Vragen over levensbeëindiging bij pasgeborenen
De Voorzitter van de Tweede
Kamer der Staten-Generaal
Postbus 20018
2500 EA Den Haag
DBO-CB-U-2314419
24 september 2002
Hierbij doe ik u, mede namens de minister van Justitie, mijn reactie
toekomen op het ordedebat van 3 september jongstleden. Tijdens dit
debat stelde de heer Rouvoet een protocol van het Academisch
Ziekenhuis te Groningen voor levensbeëindiging bij pasgeborenen aan de
orde.
De heer Rouvoet heeft gevraagd of wij op de hoogte waren van de
ontwikkeling van dit protocol en of wij daar wellicht bij betrokken
zijn geweest. Het antwoord op de vraag luidt als volgt.

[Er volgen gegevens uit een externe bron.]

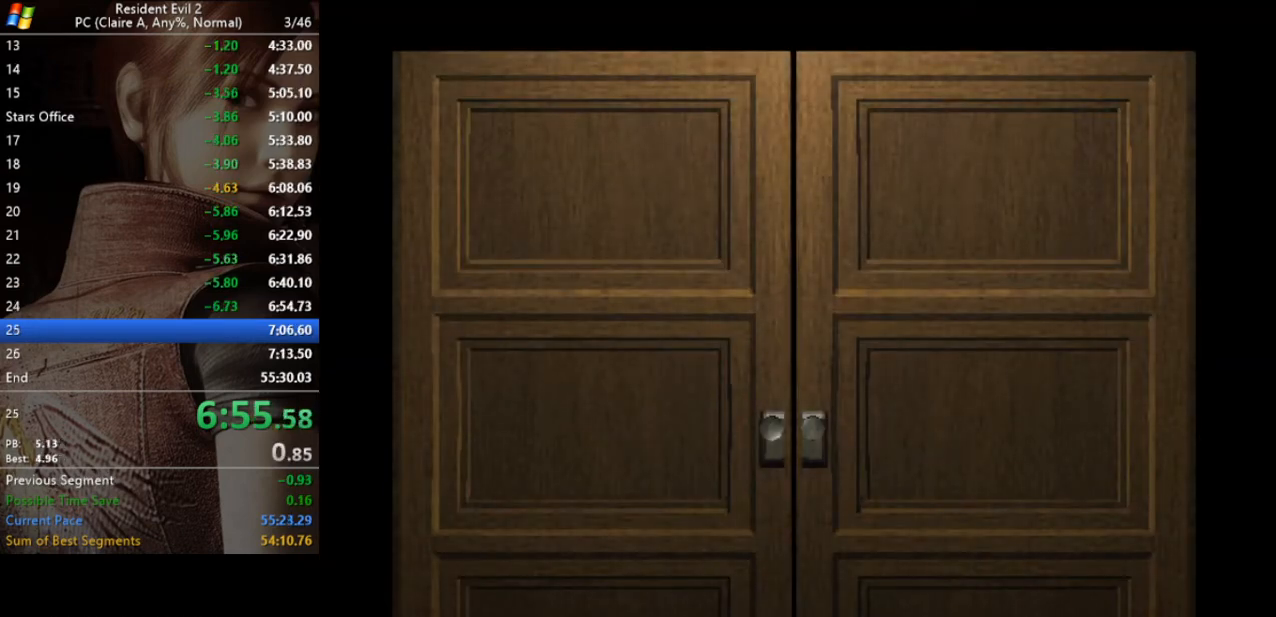
{"keys": ["d", "run", "w"], "events": [[133, "w", "down"], [367, "d", "down"], [500, "run", "down"]]}
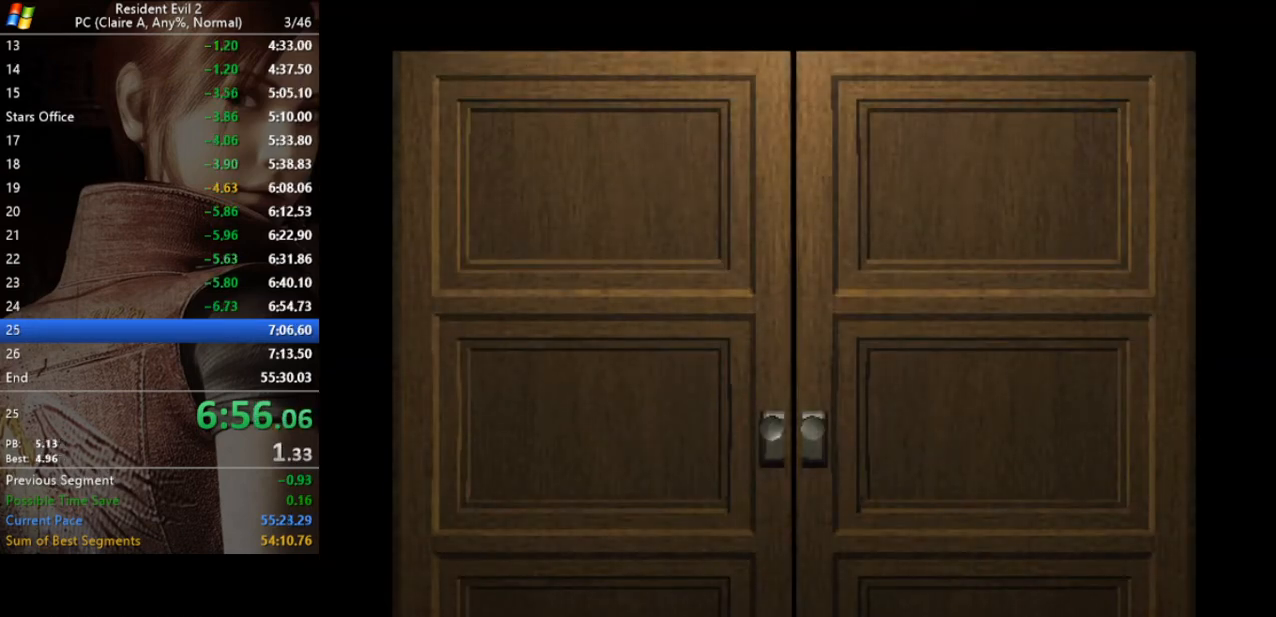
{"keys": ["d", "run", "w"], "events": []}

In 1997 is een
rapport uitgekomen van de Overleggroep toetsing zorgvuldig medisch
handelen rond het levenseinde bij pasgeborenen. Deze Overleggroep
bestond uit juristen, ethici, kinderartsen en neonatologen. In dit
rapport met de titel Toetsing als spiegel van de medische praktijk,
dat destijds door de toenmalige ministers van VWS en Justitie aan de
Tweede Kamer is aangeboden, wordt nader ingegaan op de problematiek
van opzettelijke levensbeëindiging bij pasgeborenen. Zo formuleert de
Overleggroep een voorstel voor een protocol voor het proces van
medische besluitvorming in geval van pasgeborenen die uitzichtloos en
ondraaglijk lijden. Het protocol van het Academisch Ziekenhuis te
Groningen is grotendeels gebaseerd op dit rapport.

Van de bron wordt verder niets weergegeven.